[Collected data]
*** Block opens ***
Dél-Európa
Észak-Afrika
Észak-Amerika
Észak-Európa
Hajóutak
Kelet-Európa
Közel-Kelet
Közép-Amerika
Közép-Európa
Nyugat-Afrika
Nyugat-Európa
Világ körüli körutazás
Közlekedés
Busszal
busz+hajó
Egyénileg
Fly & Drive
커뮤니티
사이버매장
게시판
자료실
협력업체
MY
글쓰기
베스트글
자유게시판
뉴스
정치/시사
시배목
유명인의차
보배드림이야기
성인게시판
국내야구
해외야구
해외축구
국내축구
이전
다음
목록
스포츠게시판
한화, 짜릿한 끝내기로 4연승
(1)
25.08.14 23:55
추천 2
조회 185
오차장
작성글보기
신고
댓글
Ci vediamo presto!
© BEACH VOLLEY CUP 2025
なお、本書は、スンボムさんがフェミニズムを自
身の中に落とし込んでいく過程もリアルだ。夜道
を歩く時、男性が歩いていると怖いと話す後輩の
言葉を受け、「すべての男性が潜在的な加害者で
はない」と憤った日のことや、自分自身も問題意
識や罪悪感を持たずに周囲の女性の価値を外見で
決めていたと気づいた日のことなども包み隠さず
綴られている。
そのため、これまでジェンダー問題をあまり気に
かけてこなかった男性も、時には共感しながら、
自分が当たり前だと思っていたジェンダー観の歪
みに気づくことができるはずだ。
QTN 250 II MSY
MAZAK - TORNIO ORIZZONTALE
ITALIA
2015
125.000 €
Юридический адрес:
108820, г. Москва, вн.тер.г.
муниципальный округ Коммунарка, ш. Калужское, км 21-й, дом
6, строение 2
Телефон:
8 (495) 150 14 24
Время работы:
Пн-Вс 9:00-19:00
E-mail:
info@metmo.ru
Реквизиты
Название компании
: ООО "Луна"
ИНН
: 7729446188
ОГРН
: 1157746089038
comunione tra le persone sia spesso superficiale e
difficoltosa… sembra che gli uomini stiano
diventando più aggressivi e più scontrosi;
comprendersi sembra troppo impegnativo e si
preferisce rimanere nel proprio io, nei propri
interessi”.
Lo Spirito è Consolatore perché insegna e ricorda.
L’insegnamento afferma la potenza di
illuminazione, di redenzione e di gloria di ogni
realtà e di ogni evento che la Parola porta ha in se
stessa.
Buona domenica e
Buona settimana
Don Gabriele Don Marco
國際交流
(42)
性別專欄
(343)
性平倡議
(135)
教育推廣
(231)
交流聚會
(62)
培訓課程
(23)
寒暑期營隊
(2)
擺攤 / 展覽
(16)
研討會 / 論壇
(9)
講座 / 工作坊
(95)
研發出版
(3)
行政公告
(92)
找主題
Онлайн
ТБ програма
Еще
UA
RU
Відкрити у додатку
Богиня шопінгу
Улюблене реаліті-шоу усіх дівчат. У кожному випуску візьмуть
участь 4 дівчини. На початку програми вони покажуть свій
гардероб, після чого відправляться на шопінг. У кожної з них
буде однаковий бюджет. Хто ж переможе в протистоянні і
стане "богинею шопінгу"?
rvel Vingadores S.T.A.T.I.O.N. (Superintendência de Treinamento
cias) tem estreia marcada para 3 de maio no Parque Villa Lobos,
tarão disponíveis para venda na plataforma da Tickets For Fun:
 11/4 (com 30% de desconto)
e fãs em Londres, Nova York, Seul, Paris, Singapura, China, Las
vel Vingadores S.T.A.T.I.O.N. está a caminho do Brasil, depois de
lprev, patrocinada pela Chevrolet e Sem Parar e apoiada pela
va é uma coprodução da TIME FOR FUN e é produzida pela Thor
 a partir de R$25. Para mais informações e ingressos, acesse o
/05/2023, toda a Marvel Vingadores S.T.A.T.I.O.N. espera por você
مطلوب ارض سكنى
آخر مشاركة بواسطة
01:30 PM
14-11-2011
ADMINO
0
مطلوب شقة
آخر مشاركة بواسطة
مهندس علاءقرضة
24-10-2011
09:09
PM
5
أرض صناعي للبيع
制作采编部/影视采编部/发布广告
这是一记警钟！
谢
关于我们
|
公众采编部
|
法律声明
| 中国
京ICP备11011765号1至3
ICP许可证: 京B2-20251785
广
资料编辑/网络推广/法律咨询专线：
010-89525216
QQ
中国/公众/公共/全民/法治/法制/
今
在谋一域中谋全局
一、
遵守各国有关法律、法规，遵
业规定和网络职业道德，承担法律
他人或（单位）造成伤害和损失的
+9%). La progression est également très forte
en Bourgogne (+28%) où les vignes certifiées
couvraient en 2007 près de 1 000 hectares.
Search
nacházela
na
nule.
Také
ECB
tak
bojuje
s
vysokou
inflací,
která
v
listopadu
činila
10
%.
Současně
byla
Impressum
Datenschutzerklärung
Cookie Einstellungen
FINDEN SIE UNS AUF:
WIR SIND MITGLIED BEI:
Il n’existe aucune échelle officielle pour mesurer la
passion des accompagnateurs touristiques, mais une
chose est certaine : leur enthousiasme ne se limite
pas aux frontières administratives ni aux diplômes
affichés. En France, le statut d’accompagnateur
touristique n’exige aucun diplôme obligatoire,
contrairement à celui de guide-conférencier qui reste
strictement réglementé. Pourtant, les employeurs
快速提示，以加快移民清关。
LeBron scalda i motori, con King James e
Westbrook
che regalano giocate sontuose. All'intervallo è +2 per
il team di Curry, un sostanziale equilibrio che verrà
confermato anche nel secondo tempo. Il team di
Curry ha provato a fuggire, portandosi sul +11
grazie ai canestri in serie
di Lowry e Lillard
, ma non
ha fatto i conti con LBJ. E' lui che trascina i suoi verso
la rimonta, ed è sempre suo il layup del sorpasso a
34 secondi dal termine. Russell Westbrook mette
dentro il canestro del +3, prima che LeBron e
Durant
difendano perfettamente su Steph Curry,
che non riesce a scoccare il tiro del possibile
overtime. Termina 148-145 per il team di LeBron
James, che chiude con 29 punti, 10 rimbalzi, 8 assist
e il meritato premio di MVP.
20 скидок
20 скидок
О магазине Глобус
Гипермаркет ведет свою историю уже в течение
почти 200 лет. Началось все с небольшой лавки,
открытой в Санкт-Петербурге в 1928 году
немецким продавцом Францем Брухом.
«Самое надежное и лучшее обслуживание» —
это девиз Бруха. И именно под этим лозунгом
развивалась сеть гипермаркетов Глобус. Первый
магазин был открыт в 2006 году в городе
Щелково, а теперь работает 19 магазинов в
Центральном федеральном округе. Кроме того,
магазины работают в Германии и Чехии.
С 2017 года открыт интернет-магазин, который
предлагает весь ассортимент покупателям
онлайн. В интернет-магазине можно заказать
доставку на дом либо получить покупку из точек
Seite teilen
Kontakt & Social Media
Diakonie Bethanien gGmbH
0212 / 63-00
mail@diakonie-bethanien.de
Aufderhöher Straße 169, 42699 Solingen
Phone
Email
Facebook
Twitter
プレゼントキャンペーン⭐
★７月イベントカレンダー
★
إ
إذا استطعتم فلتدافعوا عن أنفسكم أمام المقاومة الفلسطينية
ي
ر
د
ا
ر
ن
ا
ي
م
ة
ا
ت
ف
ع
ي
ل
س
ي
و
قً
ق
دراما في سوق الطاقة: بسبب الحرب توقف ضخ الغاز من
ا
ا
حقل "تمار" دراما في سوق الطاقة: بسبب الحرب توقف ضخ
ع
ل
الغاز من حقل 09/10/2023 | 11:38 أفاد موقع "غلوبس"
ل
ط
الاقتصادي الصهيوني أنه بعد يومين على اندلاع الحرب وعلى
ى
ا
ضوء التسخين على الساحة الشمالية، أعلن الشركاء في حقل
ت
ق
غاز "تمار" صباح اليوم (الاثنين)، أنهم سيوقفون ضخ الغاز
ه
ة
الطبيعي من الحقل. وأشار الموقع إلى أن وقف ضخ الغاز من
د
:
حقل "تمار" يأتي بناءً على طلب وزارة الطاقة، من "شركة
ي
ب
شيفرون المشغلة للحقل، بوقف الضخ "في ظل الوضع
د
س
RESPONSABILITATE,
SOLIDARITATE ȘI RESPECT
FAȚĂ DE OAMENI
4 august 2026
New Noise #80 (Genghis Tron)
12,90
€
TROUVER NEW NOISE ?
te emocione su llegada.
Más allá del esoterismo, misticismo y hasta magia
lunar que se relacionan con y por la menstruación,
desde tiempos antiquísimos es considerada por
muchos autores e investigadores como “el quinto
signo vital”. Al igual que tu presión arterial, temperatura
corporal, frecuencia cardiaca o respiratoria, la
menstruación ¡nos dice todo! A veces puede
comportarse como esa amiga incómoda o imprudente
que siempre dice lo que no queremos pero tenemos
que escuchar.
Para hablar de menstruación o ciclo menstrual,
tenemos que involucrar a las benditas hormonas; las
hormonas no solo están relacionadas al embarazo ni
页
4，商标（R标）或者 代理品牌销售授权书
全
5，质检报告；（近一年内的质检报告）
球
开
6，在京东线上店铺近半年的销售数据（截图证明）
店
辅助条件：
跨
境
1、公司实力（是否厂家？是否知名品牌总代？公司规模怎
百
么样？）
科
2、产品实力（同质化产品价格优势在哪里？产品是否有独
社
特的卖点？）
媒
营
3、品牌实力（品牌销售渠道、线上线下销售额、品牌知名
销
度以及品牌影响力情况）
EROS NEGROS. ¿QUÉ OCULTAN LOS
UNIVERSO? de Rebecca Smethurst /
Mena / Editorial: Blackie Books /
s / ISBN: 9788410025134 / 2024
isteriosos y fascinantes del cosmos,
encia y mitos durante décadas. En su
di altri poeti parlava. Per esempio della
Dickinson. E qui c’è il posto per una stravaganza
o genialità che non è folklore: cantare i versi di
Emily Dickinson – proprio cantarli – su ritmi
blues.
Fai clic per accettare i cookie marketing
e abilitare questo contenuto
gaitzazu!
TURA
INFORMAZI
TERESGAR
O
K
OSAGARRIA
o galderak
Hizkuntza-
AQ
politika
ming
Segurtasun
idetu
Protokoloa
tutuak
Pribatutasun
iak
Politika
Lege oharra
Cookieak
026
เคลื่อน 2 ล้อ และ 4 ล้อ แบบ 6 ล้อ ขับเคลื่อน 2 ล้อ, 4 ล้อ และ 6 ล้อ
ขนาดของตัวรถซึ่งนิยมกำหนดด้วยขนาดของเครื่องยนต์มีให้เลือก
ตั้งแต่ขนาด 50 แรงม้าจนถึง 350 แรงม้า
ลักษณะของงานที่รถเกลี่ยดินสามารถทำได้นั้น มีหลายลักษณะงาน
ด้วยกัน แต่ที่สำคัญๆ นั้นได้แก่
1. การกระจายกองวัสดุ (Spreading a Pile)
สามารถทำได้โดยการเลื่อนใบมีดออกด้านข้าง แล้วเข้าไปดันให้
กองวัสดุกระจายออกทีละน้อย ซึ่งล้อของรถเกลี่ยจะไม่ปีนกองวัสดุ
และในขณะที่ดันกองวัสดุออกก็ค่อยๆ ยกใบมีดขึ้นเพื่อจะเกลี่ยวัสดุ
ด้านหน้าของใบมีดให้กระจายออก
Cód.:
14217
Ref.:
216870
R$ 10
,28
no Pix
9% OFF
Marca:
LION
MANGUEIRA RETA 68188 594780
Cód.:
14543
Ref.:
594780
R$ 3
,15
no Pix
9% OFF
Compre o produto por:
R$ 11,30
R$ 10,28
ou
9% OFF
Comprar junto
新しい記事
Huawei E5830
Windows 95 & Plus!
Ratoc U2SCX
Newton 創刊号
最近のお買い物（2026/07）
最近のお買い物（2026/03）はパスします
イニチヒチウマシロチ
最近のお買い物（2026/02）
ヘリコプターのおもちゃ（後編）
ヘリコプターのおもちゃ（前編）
*** Block closes ***
__Instructions to follow__. Retype exactly, and only, the lines above from the one where "なお、本書は、スンボムさんがフェミニズムを自" occurs up to and including the one where "108820, г. Москва, вн.тер.г." occurs.

__Answer below__.
なお、本書は、スンボムさんがフェミニズムを自
身の中に落とし込んでいく過程もリアルだ。夜道
を歩く時、男性が歩いていると怖いと話す後輩の
言葉を受け、「すべての男性が潜在的な加害者で
はない」と憤った日のことや、自分自身も問題意
識や罪悪感を持たずに周囲の女性の価値を外見で
決めていたと気づいた日のことなども包み隠さず
綴られている。
そのため、これまでジェンダー問題をあまり気に
かけてこなかった男性も、時には共感しながら、
自分が当たり前だと思っていたジェンダー観の歪
みに気づくことができるはずだ。
QTN 250 II MSY
MAZAK - TORNIO ORIZZONTALE
ITALIA
2015
125.000 €
Юридический адрес:
108820, г. Москва, вн.тер.г.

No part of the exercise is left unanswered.